▶ Dataset content:
══════════
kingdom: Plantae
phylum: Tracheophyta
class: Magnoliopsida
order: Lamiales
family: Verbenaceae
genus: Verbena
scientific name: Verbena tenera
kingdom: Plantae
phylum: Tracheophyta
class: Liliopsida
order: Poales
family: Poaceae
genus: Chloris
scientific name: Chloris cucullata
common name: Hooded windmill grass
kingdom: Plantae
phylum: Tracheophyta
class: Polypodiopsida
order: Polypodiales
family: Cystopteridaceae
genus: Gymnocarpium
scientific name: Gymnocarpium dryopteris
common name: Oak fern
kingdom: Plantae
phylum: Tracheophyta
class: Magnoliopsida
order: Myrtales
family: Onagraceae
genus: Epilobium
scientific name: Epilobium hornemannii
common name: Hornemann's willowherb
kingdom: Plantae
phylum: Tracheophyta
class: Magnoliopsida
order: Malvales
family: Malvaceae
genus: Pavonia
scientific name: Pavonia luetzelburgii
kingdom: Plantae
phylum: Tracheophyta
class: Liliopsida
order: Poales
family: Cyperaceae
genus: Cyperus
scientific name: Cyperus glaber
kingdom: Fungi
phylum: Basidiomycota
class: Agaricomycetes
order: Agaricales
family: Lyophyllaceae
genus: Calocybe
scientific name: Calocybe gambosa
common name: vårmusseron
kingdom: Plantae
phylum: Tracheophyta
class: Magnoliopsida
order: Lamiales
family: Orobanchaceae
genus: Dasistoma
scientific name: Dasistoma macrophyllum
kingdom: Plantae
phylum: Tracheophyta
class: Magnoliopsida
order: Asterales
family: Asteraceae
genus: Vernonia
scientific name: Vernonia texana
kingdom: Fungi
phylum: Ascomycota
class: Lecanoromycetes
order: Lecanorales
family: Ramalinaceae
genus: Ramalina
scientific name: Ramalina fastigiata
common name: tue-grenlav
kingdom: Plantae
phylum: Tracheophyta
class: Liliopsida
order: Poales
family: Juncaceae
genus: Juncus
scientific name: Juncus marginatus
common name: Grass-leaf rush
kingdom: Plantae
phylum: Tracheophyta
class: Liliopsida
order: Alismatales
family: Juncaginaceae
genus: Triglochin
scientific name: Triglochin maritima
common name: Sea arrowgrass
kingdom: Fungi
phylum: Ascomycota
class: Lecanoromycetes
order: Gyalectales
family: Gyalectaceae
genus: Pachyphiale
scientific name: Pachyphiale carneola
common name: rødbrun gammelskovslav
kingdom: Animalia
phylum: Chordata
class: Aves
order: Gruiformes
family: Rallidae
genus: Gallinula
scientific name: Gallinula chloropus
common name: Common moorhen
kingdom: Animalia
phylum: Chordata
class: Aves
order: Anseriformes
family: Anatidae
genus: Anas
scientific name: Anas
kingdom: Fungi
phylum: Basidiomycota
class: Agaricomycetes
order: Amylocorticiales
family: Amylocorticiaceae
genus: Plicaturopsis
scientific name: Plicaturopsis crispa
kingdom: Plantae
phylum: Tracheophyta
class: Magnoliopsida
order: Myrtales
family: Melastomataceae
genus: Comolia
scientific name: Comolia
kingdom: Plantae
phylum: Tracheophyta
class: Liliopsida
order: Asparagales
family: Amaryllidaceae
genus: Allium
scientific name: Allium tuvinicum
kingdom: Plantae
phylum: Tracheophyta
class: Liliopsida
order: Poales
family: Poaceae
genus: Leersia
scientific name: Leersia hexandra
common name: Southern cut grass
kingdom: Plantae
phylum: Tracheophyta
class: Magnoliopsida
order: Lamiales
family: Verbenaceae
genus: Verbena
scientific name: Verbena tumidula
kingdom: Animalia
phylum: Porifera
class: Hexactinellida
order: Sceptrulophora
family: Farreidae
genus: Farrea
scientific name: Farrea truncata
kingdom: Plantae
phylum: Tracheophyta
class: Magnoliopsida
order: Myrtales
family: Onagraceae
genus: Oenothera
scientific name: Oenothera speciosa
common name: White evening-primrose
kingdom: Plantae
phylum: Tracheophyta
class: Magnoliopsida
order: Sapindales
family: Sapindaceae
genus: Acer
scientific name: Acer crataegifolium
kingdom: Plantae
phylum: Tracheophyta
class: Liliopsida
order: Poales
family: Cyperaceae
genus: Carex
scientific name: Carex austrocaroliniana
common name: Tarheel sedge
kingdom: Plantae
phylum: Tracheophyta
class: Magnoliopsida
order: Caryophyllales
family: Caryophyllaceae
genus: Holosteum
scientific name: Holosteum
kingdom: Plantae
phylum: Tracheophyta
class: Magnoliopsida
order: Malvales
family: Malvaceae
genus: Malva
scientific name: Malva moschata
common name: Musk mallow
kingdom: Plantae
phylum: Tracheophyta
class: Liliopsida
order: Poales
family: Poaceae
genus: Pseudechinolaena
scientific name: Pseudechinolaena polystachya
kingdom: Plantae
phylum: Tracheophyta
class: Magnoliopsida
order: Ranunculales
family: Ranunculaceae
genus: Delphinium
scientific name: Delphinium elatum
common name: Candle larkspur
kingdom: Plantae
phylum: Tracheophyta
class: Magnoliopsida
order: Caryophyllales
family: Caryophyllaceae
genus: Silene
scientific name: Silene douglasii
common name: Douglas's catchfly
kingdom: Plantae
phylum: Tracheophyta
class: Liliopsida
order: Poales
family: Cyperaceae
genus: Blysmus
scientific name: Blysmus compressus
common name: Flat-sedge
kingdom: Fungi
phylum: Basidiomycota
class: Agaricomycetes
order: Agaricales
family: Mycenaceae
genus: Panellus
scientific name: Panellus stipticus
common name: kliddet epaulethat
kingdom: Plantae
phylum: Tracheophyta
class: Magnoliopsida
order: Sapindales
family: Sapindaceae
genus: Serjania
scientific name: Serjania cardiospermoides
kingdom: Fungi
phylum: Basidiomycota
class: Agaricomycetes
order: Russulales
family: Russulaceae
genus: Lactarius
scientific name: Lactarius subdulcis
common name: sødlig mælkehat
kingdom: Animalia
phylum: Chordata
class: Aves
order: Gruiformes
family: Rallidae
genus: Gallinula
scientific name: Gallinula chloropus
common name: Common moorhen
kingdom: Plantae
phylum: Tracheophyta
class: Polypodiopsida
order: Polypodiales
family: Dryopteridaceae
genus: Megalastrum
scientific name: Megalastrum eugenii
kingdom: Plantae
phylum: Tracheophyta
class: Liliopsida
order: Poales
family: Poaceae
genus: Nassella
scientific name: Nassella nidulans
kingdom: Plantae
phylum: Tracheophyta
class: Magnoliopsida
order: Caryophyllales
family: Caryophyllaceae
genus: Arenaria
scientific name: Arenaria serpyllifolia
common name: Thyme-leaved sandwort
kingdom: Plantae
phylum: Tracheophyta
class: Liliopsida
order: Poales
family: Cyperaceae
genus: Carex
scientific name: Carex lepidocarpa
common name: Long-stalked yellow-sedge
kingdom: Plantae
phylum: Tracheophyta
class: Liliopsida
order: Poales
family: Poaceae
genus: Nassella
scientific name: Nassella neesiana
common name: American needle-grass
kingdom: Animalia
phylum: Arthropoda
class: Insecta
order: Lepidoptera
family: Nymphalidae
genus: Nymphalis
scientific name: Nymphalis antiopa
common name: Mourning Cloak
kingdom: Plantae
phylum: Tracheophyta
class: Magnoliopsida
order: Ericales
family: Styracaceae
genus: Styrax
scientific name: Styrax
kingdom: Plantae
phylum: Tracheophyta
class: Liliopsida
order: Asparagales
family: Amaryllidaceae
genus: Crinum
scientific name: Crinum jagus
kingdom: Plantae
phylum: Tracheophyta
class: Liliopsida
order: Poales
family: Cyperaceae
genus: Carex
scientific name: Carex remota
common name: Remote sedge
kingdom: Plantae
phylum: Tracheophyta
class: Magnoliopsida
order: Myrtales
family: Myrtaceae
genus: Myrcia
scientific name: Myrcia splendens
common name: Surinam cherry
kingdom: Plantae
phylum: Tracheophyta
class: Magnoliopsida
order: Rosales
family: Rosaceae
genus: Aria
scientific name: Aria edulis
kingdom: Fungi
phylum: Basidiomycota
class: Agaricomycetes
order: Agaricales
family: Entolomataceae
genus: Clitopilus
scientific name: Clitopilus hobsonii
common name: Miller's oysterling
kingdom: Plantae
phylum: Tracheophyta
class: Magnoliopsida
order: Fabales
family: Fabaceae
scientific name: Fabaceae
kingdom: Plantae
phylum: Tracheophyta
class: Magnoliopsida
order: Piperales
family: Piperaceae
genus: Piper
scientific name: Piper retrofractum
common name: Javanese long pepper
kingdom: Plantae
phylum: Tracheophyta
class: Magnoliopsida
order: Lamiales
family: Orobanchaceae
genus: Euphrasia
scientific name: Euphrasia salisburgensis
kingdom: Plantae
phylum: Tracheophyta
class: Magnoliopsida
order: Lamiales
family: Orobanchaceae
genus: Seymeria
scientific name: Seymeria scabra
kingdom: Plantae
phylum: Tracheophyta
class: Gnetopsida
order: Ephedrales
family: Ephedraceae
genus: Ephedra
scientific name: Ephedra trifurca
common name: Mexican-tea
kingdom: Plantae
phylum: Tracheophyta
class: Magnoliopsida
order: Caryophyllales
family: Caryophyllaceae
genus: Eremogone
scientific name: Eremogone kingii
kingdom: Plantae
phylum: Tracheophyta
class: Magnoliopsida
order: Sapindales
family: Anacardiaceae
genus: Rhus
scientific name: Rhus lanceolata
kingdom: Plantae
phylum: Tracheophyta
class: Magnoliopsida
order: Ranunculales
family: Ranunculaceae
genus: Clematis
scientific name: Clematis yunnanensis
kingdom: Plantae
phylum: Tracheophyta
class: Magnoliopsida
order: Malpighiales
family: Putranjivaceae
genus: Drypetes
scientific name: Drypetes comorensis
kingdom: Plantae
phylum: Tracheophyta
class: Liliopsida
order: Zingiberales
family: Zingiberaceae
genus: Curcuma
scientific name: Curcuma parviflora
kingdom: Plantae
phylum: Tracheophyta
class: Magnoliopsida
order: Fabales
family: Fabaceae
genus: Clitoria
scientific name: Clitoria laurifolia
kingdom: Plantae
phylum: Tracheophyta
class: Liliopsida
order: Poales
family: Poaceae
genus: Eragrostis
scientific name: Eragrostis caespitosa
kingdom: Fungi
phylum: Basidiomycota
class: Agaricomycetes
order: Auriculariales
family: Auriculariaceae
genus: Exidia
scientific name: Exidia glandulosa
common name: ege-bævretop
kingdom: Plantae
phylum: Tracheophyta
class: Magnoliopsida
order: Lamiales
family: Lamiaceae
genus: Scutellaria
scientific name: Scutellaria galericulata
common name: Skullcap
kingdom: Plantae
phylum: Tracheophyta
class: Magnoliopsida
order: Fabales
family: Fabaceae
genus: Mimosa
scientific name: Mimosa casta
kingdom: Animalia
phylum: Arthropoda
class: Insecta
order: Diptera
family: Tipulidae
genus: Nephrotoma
══════════
Extract every line from the start of the records up to and including the line with "scientific name: Chloris cucullata", reproducing each one without any change.

kingdom: Plantae
phylum: Tracheophyta
class: Magnoliopsida
order: Lamiales
family: Verbenaceae
genus: Verbena
scientific name: Verbena tenera
kingdom: Plantae
phylum: Tracheophyta
class: Liliopsida
order: Poales
family: Poaceae
genus: Chloris
scientific name: Chloris cucullata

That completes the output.